At the current stage, SMX is primarily designed for use with scikit-learn-style estimators. In practical terms, this means that when the perturbation-based relevance strategy is employed, the estimator passed to the pipeline is expected to be already fitted and to expose the standard prediction interface required by the selected perturbation metric.

More specifically, the minimum requirement is a valid `predict` method. In addition, some perturbation metrics require richer interfaces: `probability_shift` requires `predict_proba`, while `decision_function_shift` requires `decision_function`. Consequently, any model class that follows this contract can be integrated in a technically consistent manner, independently of the specific learning algorithm (for example, SVMs, tree ensembles, linear models, and related scikit-learn-compatible estimators).

Ongoing development is focused on extending this compatibility layer beyond the current scikit-learn-centric workflow, with the objective of supporting additional model ecosystems and API styles in Python while preserving methodological consistency and interpretability guarantees.

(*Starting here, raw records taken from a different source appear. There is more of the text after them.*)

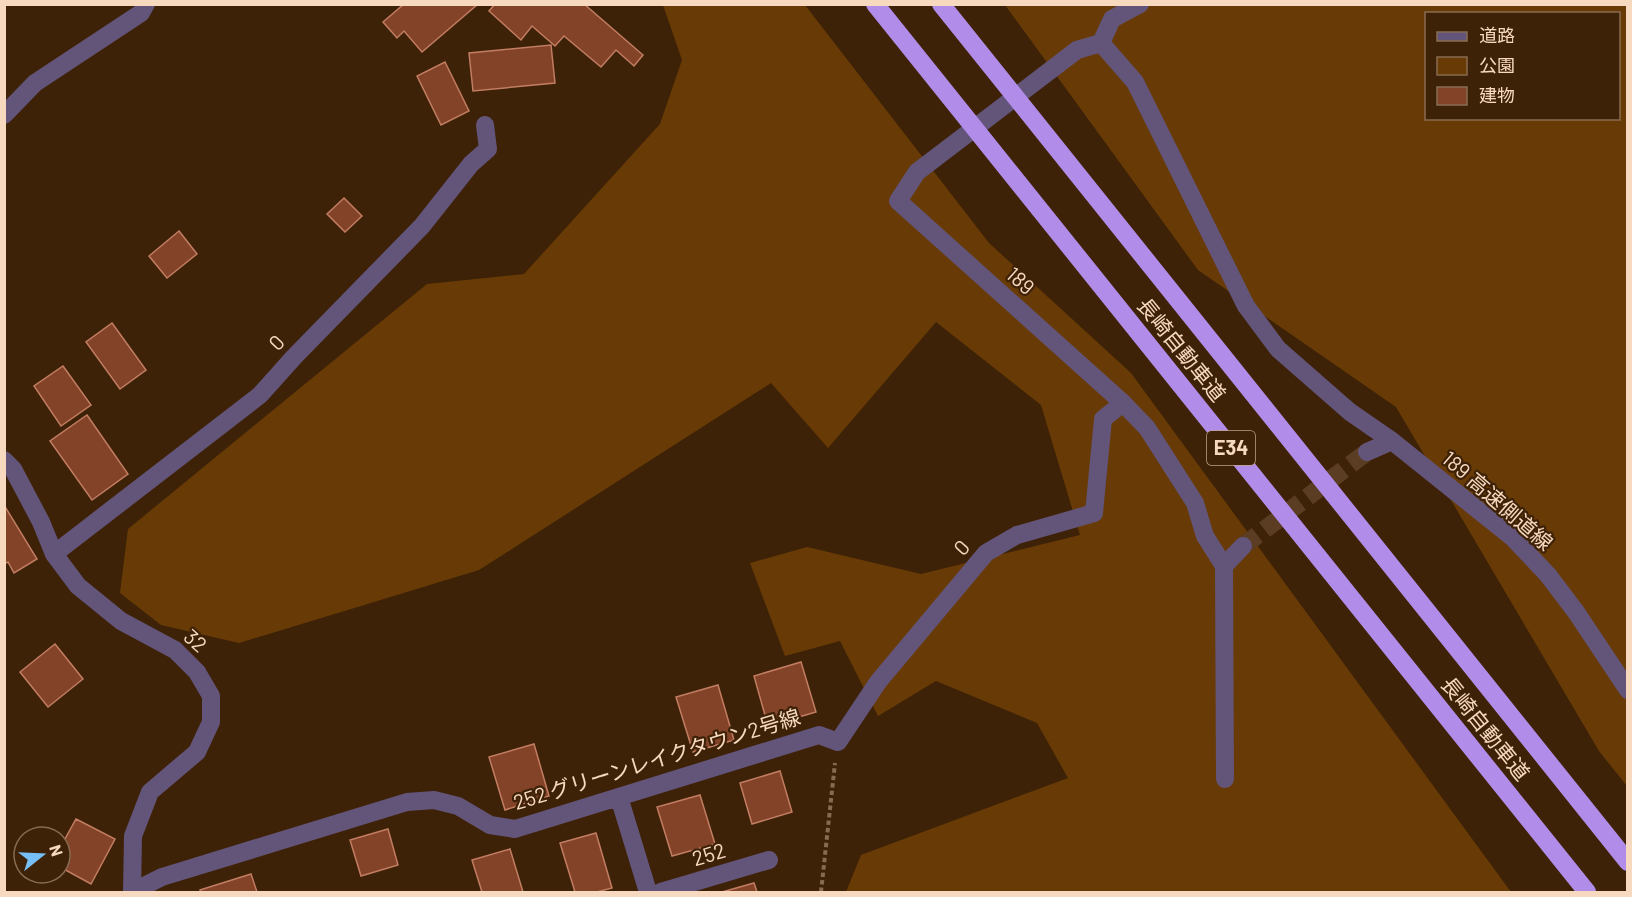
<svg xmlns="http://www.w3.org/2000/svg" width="1632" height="897" viewBox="0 0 1632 897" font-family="Barlow,'Noto Sans JP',sans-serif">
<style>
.green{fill:#683b06;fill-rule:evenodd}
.building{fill:#824329;stroke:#c27d62;stroke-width:1.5}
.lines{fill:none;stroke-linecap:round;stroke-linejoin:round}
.street-tunnel{stroke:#5a3d23;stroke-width:18;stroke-dasharray:18 9;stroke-linecap:butt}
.path{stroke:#876a50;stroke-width:4;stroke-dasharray:4.5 3;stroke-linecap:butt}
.street{stroke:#63547a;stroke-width:18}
.highway{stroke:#b28ce9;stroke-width:18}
.labels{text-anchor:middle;stroke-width:4.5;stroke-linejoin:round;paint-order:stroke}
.shield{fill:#3e2207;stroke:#c0a288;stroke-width:1.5}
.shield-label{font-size:20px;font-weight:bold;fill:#f7d9c0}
.street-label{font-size:21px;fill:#f7d9c0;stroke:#3e2207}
</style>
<rect width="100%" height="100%" fill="#3e2207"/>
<path class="green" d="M663 5H805L989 243 1131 373 1511 892H846L861 855 1068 778 1037 723 936 681 878 716 840 641 785 656 750 563 807 547 921 574 1080 535 1041 405 936 322 828 448 771 383 479 570 239 643 161 625 120 593 128 529 427 284 524 274 660 124 682 60Z
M1005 5H1627V786L1599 751 1396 407 1198 270ZM1426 14H1618V118H1426Z"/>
<path class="building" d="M404 4H478L422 52 404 31 397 38 383 22Z
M495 4H584L643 55 634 66 616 50 601 67 564 36 555 46 532 26 521 40 489 11Z
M551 45 555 83 473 91 469 53Z
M445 62 469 111 441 125 417 76Z
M344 198 362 216 345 232 327 214Z
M179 231 197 254 167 278 149 256Z
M112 323 146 370 120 389 86 342Z
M63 366 91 405 61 426 34 386Z
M87 415 128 474 92 500 50 441Z
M4 505 37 559 14 573 8 562 4 564Z
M55 644 83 679 48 707 20 672Z
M801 662 816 712 768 726 754 676Z
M718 685 734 740 693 752 676 697Z
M534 744 549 796 505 810 489 757Z
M780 771 792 812 752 824 740 783Z
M700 795 715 844 672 856 657 807Z
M76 819 115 839 91 884 60 867V848Z
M388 829 398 865 361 876 350 840Z
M596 833 612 888 597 892H575L560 843Z
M510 849 523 892H482L472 860Z
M251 874 257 892H201L200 890Z
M754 883 757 892H722Z"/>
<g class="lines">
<path class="street-tunnel" d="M1243 546 1367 452"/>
<path class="path" d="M821 892 835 763"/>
<path class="street" d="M1101 43 1135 82 1246 306 1278 349 1350 412 1392 441 1513 538 1548 575 1576 612 1628 690
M1101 43 1077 50 917 172 898 201 1123 403 1147 428 1195 503 1205 536 1224 566
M1101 43 1112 19 1140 4
M4 115 35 83 141 13 146 4
M1367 452 1392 441
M4 460 13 469 41 522 54 554 78 586 121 621 175 650 197 672 211 696V722L197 752 150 792 133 836 132 892
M54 554 260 395 294 357 422 226 471 164 488 149 485 125
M1224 566 1225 779
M1224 566 1243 546
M619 797 648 892
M132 892 162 877 407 802 434 800 458 806 490 825 515 829 819 735 838 742 878 682 986 553 1017 535 1094 513 1103 419 1123 403
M661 892 769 860"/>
<path class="highway" d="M875 4 1587 892
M941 4 1628 862"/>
</g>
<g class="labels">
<rect class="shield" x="1207" y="431" width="48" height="34" rx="4.5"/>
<g class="shield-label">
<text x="1231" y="455">E34</text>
</g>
<g class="street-label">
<text transform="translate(1020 281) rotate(42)" y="7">189</text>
<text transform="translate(277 343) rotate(-47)" y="7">0</text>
<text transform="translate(1181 350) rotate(51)" y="7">長崎自動車道</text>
<text transform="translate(1497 501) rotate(41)" y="7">189 高速側道線</text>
<text transform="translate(962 548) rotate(-48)" y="7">0</text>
<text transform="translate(195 641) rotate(41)" y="7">32</text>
<text transform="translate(1485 729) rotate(51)" y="7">長崎自動車道</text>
<text transform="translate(657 760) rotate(-17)" y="7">252 グリーンレイクタウン2号線</text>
<text transform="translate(709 855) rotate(-17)" y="7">252</text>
</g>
</g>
<rect width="1632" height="897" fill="none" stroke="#f7d9c0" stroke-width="12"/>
<rect x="1425" y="12" width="195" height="108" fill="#3e2207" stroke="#886b51" stroke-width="1.5"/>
<rect x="1437" y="32" width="30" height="9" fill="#63547a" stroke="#886b51" stroke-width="1.5"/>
<text x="1479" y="42" font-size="18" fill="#f7d9c0">道路</text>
<rect x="1437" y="57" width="30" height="18" fill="#683b06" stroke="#886b51" stroke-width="1.5"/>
<text x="1479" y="72" font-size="18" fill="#f7d9c0">公園</text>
<rect x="1437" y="87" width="30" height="18" fill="#824329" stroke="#886b51" stroke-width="1.5"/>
<text x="1479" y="102" font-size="18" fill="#f7d9c0">建物</text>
<g transform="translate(42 855) rotate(72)"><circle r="28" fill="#3e2207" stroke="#886b51" stroke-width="1.5"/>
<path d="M0-4.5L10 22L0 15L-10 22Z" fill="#76c0f7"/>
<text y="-9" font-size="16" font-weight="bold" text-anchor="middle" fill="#f7d9c0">N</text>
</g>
</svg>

## Installation and Optional Plotting Dependency

SMX is intentionally distributed with a lightweight core dependency set, where visualization is treated as an optional capability rather than a mandatory runtime requirement. This design ensures that users interested exclusively in methodological analysis (zone extraction, predicate construction, bagging, graph construction, and centrality-based ranking) can install and execute the framework without incurring additional graphical dependencies.

Base installation:

```bash
pip install spectral-model-explainer
```

Installation with plotting support:

```bash
pip install "spectral-model-explainer[plotting]"
```

In practical terms, the plotting extra enables functions that generate interactive visual outputs (for example, threshold-spectrum overlays used to inspect reconstructed multivariate decision boundaries in the natural spectral domain). The analytical SMX pipeline remains fully functional without this extra.

If plotting routines are invoked in an environment where the plotting extra has not been installed, SMX raises an explicit import-related error with installation guidance. This behavior is intentional: it preserves minimal installation overhead for non-visual workflows while providing clear and immediate feedback when visualization features are requested.

## Easy Usage

```python
import pandas as pd
from sklearn.svm import SVC
from smx import SMX

# X_cal_prep: preprocessed calibration spectra (DataFrame)
# X_cal_natural: original calibration spectra before preprocessing (DataFrame)
# y_cal_labels: class labels for calibration samples (Series)

spectral_cuts = [
	("F1", 1.0, 100.0),
	("background", 100.0, 200.0, "background_group"),
	("F2", 200.0, 300.0),
]

model = SVC(kernel="rbf", probability=True, random_state=42)
model.fit(X_cal_prep, y_cal_labels)

# Example: probability of the first class as continuous output
y_pred_cal = model.predict_proba(X_cal_prep)[:, 0]

smx = SMX(
	spectral_cuts=spectral_cuts,
	quantiles=[0.25, 0.50, 0.75],
	n_repetitions=4,
	n_bags=10,
	n_samples_fraction=0.8,
	replace=False,
	metric="perturbation",
	estimator=model,
	perturbation_mode="median",
	perturbation_metric="probability_shift",
)

smx.fit(X_cal_prep, y_pred_cal, X_cal_natural=X_cal_natural)

# Main result (ranked predicates with natural-scale thresholds)
results = smx.lrc_natural_
print(results.head())
```

For a complete, executable walkthrough with synthetic data and visualization outputs, see the quickstart notebook:

[examples/quickstart.ipynb](examples/quickstart.ipynb)

## License

This project is licensed under the MIT License. See the LICENSE file for details.